While what you say about practical indeterminism is certainly true, I think that many people are disturbed by the prospect of determinism even in principle, making it possible for at least a Laplace’s demon, if not anyone we know, to have knowledge of all that we are going to do in the future. That picture of the world frozen in the 4D spacetime is what gives many people the willies.
Perhaps that concern is misguided, regardless of whether determinism is the case*. There is only one way that the world will eventually evolve, so from a timeless perspective it is a frozen 4D block, any way it goes. Whose perspective that is, you might ask? Well, you got me there. But then, the Lapace’s demon is not a real perspective either.
* or whether it even makes sense to say that one or the other is the case. In the context of such discussions, a certain reductionist fundamentalism is tacitly assumed. But that position itself should not be taken for granted.

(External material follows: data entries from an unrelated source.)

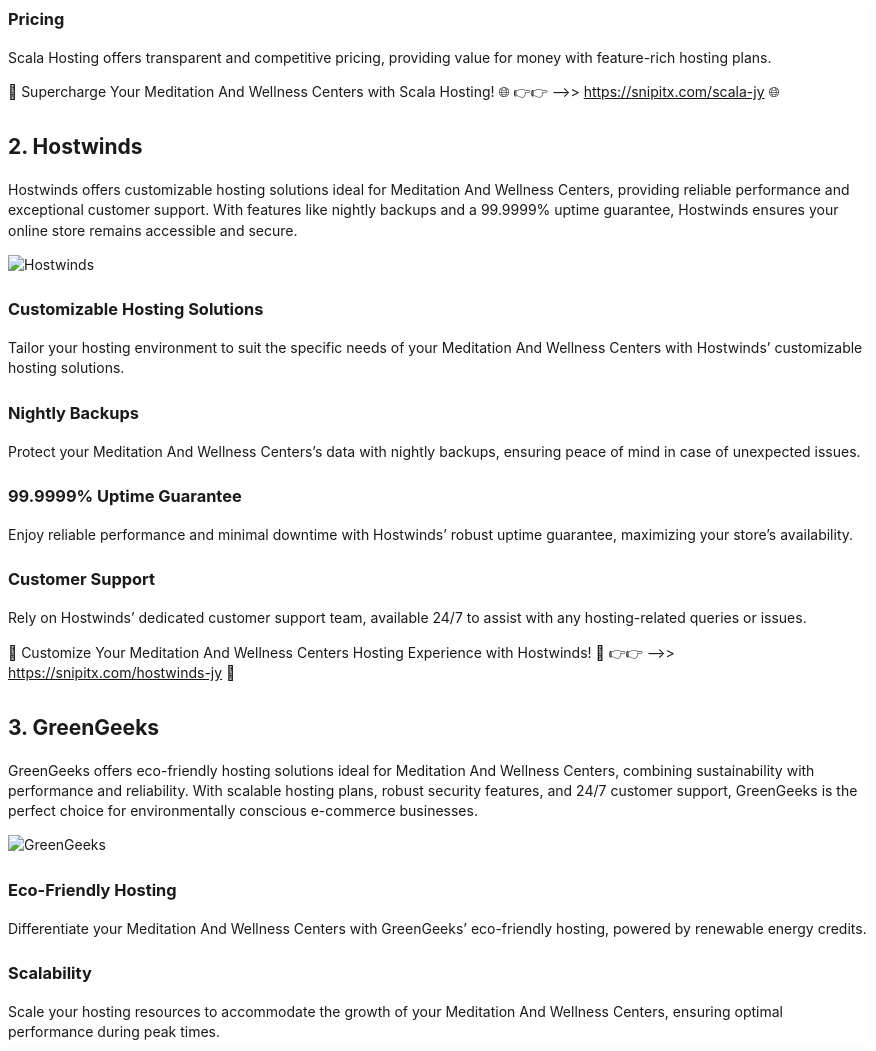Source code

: ### Pricing
Scala Hosting offers transparent and competitive pricing, providing value for money with feature-rich hosting plans.

🚀 Supercharge Your Meditation And Wellness Centers with Scala Hosting! 🌐
👉👉 -->> https://snipitx.com/scala-jy 🌐

## 2. Hostwinds

Hostwinds offers customizable hosting solutions ideal for Meditation And Wellness Centers, providing reliable performance and exceptional customer support. With features like nightly backups and a 99.9999% uptime guarantee, Hostwinds ensures your online store remains accessible and secure.

![Hostwinds](https://i.imgur.com/53aSNXx.jpeg "Hostwinds Hosting")

### Customizable Hosting Solutions
Tailor your hosting environment to suit the specific needs of your Meditation And Wellness Centers with Hostwinds’ customizable hosting solutions.

### Nightly Backups
Protect your Meditation And Wellness Centers’s data with nightly backups, ensuring peace of mind in case of unexpected issues.

### 99.9999% Uptime Guarantee
Enjoy reliable performance and minimal downtime with Hostwinds’ robust uptime guarantee, maximizing your store’s availability.

### Customer Support
Rely on Hostwinds’ dedicated customer support team, available 24/7 to assist with any hosting-related queries or issues.

🌟 Customize Your Meditation And Wellness Centers Hosting Experience with Hostwinds! 🚀
👉👉 -->> https://snipitx.com/hostwinds-jy 🚀


## 3. GreenGeeks

GreenGeeks offers eco-friendly hosting solutions ideal for Meditation And Wellness Centers, combining sustainability with performance and reliability. With scalable hosting plans, robust security features, and 24/7 customer support, GreenGeeks is the perfect choice for environmentally conscious e-commerce businesses.

![GreenGeeks](https://i.imgur.com/eEwuntu.jpg "GreenGeeks Hosting")

### Eco-Friendly Hosting
Differentiate your Meditation And Wellness Centers with GreenGeeks’ eco-friendly hosting, powered by renewable energy credits.

### Scalability
Scale your hosting resources to accommodate the growth of your Meditation And Wellness Centers, ensuring optimal performance during peak times.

Real perspectives involve making predictions from past observations using world models. Determinism/indeterminism is a property of models, and that property serves as the lowest theoretical bound on predictability. But as you say (and no one that I know disagrees), that theoretical bound is unreachable in any case.
SophistiCat,
It is not possible, even in principle, for a condensed soft-matter entity in a 4-D space-time to measure the positions and momentums of anything within itself and use that information to predict its future or its past.
For one thing, it has no way of knowing when and how many photons, phonons, or particles will intersect the world lines of any of its own constituents. There is no observational technique that allows, even in principle, any observation of an incoming photon, phonon, or particle without disturbing their world lines as well as the world lines of any of its own constituents, thereby changing the world lines of the incoming as well as its own constituents.
All decisions it makes within its neural networks involve the emission of photons, or of phonons interacting with other matter and eventually dissipating their energies in the form of photons that leave the system along the light cones of all of the constituents of the system. Those decisions involve energy input in the form of phonons and photons and particles coming in on their own world lines.
The idea of a Laplacian demon has no operational method of confirmation – it is little more than a gussied-up version of a supernatural being for which we cannot conceive of any way it can interact with the natural world and communicate what it knows to the world lines of our constituents.
If it did somehow do that, we would perceive it as a violation of conservation laws that changed the world lines of the constituents that make up us. What would be the nature of interactions with a Laplacian demon that could change the world lines of our constituents? They would have to be baryonic in some way; and if that were so, then what is the nature of the Laplacian demon?
The notion of determinism may be useful in simple or idealized models; but there is no operational procedure that exists, even in principle, that permits a sentient, soft-matter entity to learn anything about it. Thus, just as with the notion of a supernatural being, determinism is an idea without any operational handle on its existence.